The data>
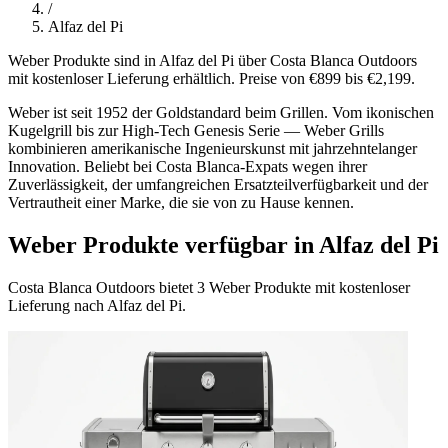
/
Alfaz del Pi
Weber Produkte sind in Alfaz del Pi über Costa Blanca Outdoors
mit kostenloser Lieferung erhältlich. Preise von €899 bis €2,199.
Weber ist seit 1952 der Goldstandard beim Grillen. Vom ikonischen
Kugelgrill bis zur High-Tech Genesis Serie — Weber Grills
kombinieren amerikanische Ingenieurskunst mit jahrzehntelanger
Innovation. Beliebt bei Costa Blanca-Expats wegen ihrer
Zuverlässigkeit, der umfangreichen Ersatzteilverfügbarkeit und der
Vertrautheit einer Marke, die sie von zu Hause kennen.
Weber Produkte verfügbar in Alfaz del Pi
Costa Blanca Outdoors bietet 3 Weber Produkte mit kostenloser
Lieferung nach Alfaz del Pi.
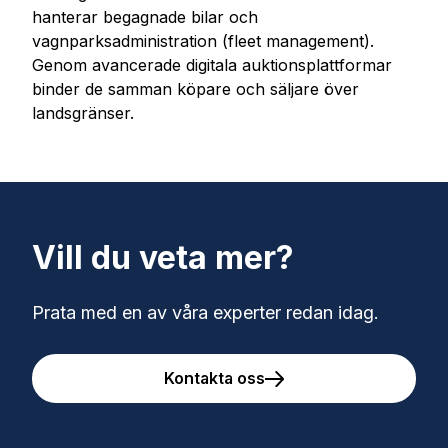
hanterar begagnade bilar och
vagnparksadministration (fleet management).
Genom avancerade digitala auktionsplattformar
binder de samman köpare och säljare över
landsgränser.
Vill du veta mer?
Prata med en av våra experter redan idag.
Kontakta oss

* * *

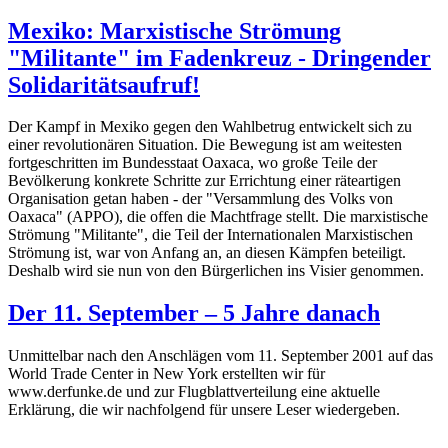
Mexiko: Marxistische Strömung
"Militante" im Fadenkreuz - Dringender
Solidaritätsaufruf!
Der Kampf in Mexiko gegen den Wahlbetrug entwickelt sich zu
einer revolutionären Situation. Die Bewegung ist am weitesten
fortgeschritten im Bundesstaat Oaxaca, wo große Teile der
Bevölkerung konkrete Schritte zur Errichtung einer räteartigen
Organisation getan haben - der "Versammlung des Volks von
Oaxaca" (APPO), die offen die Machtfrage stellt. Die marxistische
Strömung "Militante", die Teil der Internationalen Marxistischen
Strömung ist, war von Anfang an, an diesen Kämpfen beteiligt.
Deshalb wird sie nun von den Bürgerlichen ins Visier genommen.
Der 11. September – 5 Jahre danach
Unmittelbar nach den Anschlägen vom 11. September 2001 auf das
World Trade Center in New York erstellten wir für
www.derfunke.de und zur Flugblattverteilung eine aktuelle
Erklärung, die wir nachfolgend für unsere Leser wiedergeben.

Required action> Your answer should be the lines above from the one containing "Vill du veta mer?" through the one containing "Kontakta oss", copied exactly and with both ends kept.

Your solution>
Vill du veta mer?
Prata med en av våra experter redan idag.
Kontakta oss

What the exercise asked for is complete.